• skyblack
    545


    If there is free will then it's there in all the boring things and the boring places that do not have much significance. For example, you can wash your left hand first rather than the right hand, or vice versa. Otherwise there is no such thing as free will in things that really matter. Not a possibility even biologically.
  • Kasperanza
    39


    In my opinion, this is an irrational question that is dividing two ideas that can't stand on their own. Do we drink oxygen or hydrogen? Actually, we drink water. Are we meat puppets or floating souls? Actually, we're humans. We're both determined and have free-will.

    There's a ping-pong, back-and-forth kind of dialogue between the external world and your inner self. They both play off of one another. And the play is continuous, constant and oscillates ultra fast.

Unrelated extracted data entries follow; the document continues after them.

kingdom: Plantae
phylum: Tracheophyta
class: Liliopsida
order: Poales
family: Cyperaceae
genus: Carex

    On the one hand, we are determined by our nature and nurture. It's funny when people pose nature and nurture against each other because they're essentially two different forms of determinism.

    Biology, genetics, parents, parenting, and environment have a tremendous impact on you that is outside of your control. You're automatically directed into a certain kind of acting and thinking because you are who you are and you can't change that. You have an extremely limited range of options given your nature.

    I do, however, believe that we have a little window of free-will that gives you the opportunity to act on some decisions within the entire range of actual possible decisions within your nature. This little window is determined (lol the irony), by how conscious you choose to be. You can choose to operate in the world with a metacognition, alertness, and big-picture view or you can suspend this awareness and go about life passively. Passivity is responding automatically like a robot getting their buttons pushed, or a zombie only motivated by petty brains.

    It's like playing a video game. Your controller has only so many buttons, and you can only push them so fast, and certain button combinations can't be pushed at the same time. And sometimes buttons become useless or essential depending on which screen or section of the game you're on. And of course, you need to decide to even push these buttons, and pay enough attention to the screen to push the buttons at the "right" time.

    Without determinism, it's like playing with the gaming console turned off. Without free-will, the game is on, but there's no one there to move the character.

    You play the game with it actually turned on and you're paying attention to the screen.